Discussion of this proposal brought up a few good points that are worth amplifying here. First, at the end of the day, very few H-1B employers are required to confirm with the Department of Labor (“DOL”) that hiring H-1B workers will not displace U.S. workers. Most H-1B employers are required merely to attest as a part of their labor certification application that bringing on H-1B workers will not negatively impact the working conditions of their current employees. By most people’s standards, displacement is one of the worst ways foreign workers can impact their domestic counterparts. But even at the labor certification stage, this prohibition is implied at best.
Second, “H-1B dependent” employers – such as Meta, Facebook’s parent company – are required to jump through slightly higher hoops in order to petition for H-1B workers, but only in specific circumstances. Howard University Professor Ron Hira informed me that worker protections here are even weaker than I described because so many H-1B dependent employers are able to claim exemptions to these requirements.

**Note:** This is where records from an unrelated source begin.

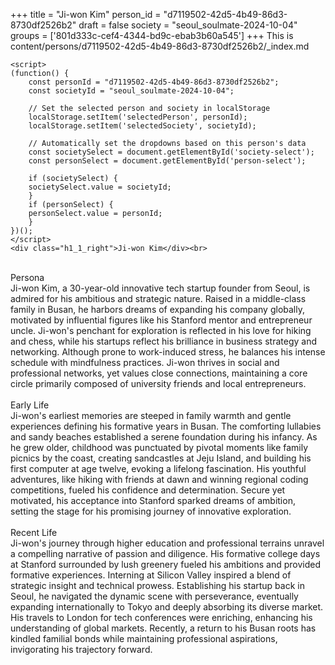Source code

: +++
title = "Ji-won Kim"
person_id = "d7119502-42d5-4b49-86d3-8730df2526b2"
draft = false
society = "seoul_soulmate-2024-10-04"
groups = ['801d333c-cef4-4344-bd9c-ebab3b60a545']
+++
This is content/persons/d7119502-42d5-4b49-86d3-8730df2526b2/_index.md


    <script>
    (function() {
        const personId = "d7119502-42d5-4b49-86d3-8730df2526b2";
        const societyId = "seoul_soulmate-2024-10-04";

        // Set the selected person and society in localStorage
        localStorage.setItem('selectedPerson', personId);
        localStorage.setItem('selectedSociety', societyId);

        // Automatically set the dropdowns based on this person's data
        const societySelect = document.getElementById('society-select');
        const personSelect = document.getElementById('person-select');

        if (societySelect) {
        societySelect.value = societyId;
        }
        if (personSelect) {
        personSelect.value = personId;
        }
    })();
    </script>
    <div class="h1_1_right">Ji-won Kim</div><br>
<br>
<div class="h2">Persona</div><div class="plain">Ji-won Kim, a 30-year-old innovative tech startup founder from Seoul, is admired for his ambitious and strategic nature. Raised in a middle-class family in Busan, he harbors dreams of expanding his company globally, motivated by influential figures like his Stanford mentor and entrepreneur uncle. Ji-won's penchant for exploration is reflected in his love for hiking and chess, while his startups reflect his brilliance in business strategy and networking. Although prone to work-induced stress, he balances his intense schedule with mindfulness practices. Ji-won thrives in social and professional networks, yet values close connections, maintaining a core circle primarily composed of university friends and local entrepreneurs.</div><br>
<div class="h2">Early Life</div><div class="plain">Ji-won's earliest memories are steeped in family warmth and gentle experiences defining his formative years in Busan. The comforting lullabies and sandy beaches established a serene foundation during his infancy. As he grew older, childhood was punctuated by pivotal moments like family picnics by the coast, creating sandcastles at Jeju Island, and building his first computer at age twelve, evoking a lifelong fascination. His youthful adventures, like hiking with friends at dawn and winning regional coding competitions, fueled his confidence and determination. Secure yet motivated, his acceptance into Stanford sparked dreams of ambition, setting the stage for his promising journey of innovative exploration.</div><br>
<div class="h2">Recent Life</div><div class="plain">Ji-won's journey through higher education and professional terrains unravel a compelling narrative of passion and diligence. His formative college days at Stanford surrounded by lush greenery fueled his ambitions and provided formative experiences. Interning at Silicon Valley inspired a blend of strategic insight and technical prowess. Establishing his startup back in Seoul, he navigated the dynamic scene with perseverance, eventually expanding internationally to Tokyo and deeply absorbing its diverse market. His travels to London for tech conferences were enriching, enhancing his understanding of global markets. Recently, a return to his Busan roots has kindled familial bonds while maintaining professional aspirations, invigorating his trajectory forward. </div><br>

An employer is considered “H-1B dependent” if a significant portion of its workforce are H-1B visa holders. Companies the size of Meta, or with at least 51 full-time employees, would be considered “H-1B dependent” if 15 percent of their workforce are H-1B visa holders. Companies with 26-50 full-time employees qualify if they employ 13 or more H-1B visa holders. Companies with 25 or fewer full-time employees need to only have eight H-1B workers to obtain this status. Generally, “H-1B dependent” employers must attest to DOL that they will not displace a U.S. worker within 90 days before or after petitioning for an H-1B employee.

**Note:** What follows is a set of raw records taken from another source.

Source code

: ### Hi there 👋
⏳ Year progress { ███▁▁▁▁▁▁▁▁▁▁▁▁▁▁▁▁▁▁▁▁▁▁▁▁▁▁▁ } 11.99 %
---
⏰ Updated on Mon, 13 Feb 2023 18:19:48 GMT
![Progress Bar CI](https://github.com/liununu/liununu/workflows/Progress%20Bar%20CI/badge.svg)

The problem with this “hoop,” however, is that it contains such large loopholes that very few H-1B dependent employers actually have to “jump.” Federal requirements only compel employers to attest that they will not displace U.S. workers if they are paying the H-1B worker less than $60,000 per year or the worker has not earned a degree higher than a bachelor’s. As a result, many companies, including some leading Silicon Valley tech companies that have announced large layoffs this fall, are able to circumvent even these minimal protections. Data from the Department of Labor, which demonstrates that nearly 98.6% of the workers on certified labor condition applications (“LCA”) claimed an exemption from H-1B Dependent rules, paints a clear picture of how weak these protections are for most companies’ domestic workforce.
Even worse, because petitions for the October 1 start of the fiscal year can be made as early as 180 days in advance (i.e., in April), these protections are not even meaningful for most Americans working alongside this very small group where the rules do apply.
As I stated in my op-ed, DOL is right to raise an eyebrow at businesses that choose to import a significant portion of their workforce. There are significant financial incentives for employers to prefer H-1B workers over Americans. Lawmakers must empower DOL to act on that suspicion in more meaningful ways. They can start by actually requiring employers to confirm that their foreign hiring efforts will not result in displacement before they can receive LCA certification, closing loopholes that give nearly all employers an out from even that minimal requirement, and requiring employers to prioritize the retention of their domestic workforce when workers are laid off.